Work to complete
Express the lines of the listing below as a JSON list of strings, one string per line, with blank lines left out. Begin at the line that contains "fair pricing transparency." and stop after the last line of the listing, including both of these lines.
Available records START
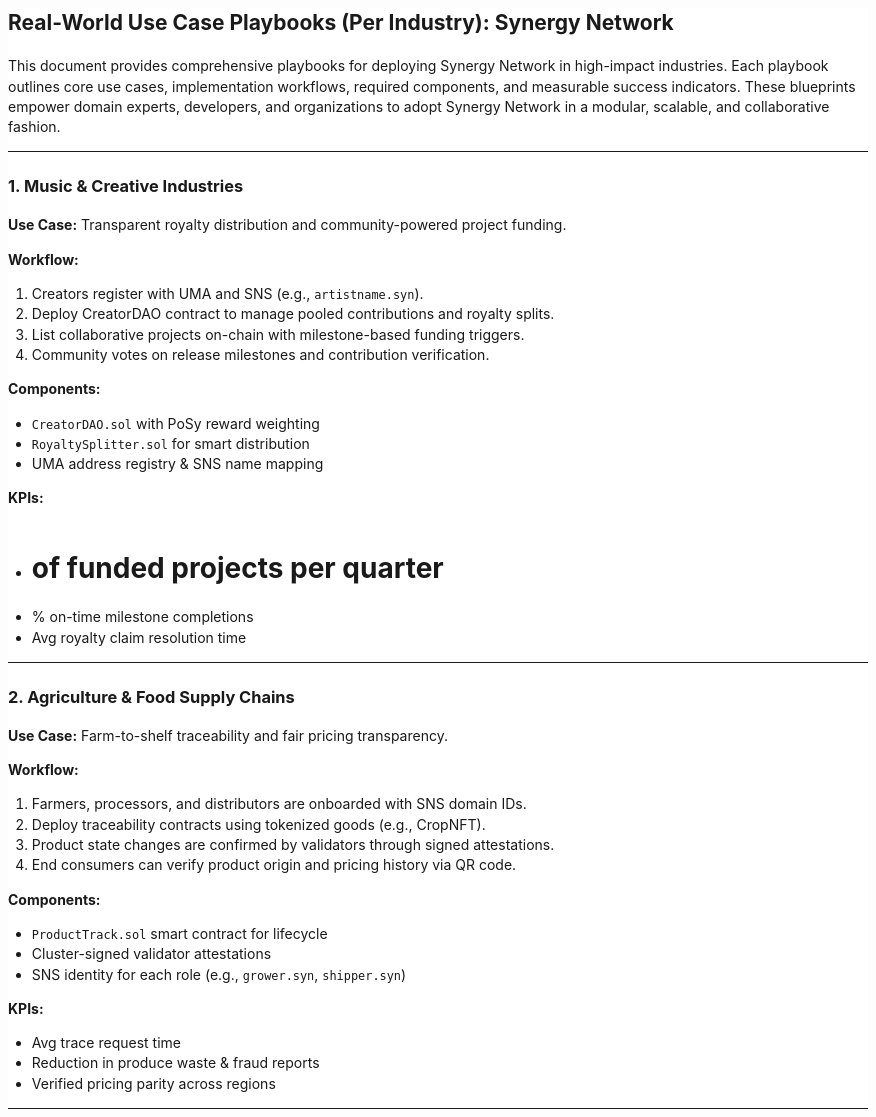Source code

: ## Real-World Use Case Playbooks (Per Industry): Synergy Network

This document provides comprehensive playbooks for deploying Synergy Network in high-impact industries. Each playbook outlines core use cases, implementation workflows, required components, and measurable success indicators. These blueprints empower domain experts, developers, and organizations to adopt Synergy Network in a modular, scalable, and collaborative fashion.

---

### 1. Music & Creative Industries

**Use Case:** Transparent royalty distribution and community-powered project funding.

**Workflow:**

1. Creators register with UMA and SNS (e.g., `artistname.syn`).
2. Deploy CreatorDAO contract to manage pooled contributions and royalty splits.
3. List collaborative projects on-chain with milestone-based funding triggers.
4. Community votes on release milestones and contribution verification.

**Components:**

* `CreatorDAO.sol` with PoSy reward weighting
* `RoyaltySplitter.sol` for smart distribution
* UMA address registry & SNS name mapping

**KPIs:**

* # of funded projects per quarter
* % on-time milestone completions
* Avg royalty claim resolution time

---

### 2. Agriculture & Food Supply Chains

**Use Case:** Farm-to-shelf traceability and fair pricing transparency.

**Workflow:**

1. Farmers, processors, and distributors are onboarded with SNS domain IDs.
2. Deploy traceability contracts using tokenized goods (e.g., CropNFT).
3. Product state changes are confirmed by validators through signed attestations.
4. End consumers can verify product origin and pricing history via QR code.

**Components:**

* `ProductTrack.sol` smart contract for lifecycle
* Cluster-signed validator attestations
* SNS identity for each role (e.g., `grower.syn`, `shipper.syn`)

**KPIs:**

* Avg trace request time
* Reduction in produce waste & fraud reports
* Verified pricing parity across regions

---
Available records END
Output below
[
  "**Use Case:** Farm-to-shelf traceability and fair pricing transparency.",
  "**Workflow:**",
  "1. Farmers, processors, and distributors are onboarded with SNS domain IDs.",
  "2. Deploy traceability contracts using tokenized goods (e.g., CropNFT).",
  "3. Product state changes are confirmed by validators through signed attestations.",
  "4. End consumers can verify product origin and pricing history via QR code.",
  "**Components:**",
  "* `ProductTrack.sol` smart contract for lifecycle",
  "* Cluster-signed validator attestations",
  "* SNS identity for each role (e.g., `grower.syn`, `shipper.syn`)",
  "**KPIs:**",
  "* Avg trace request time",
  "* Reduction in produce waste & fraud reports",
  "* Verified pricing parity across regions",
  "---"
]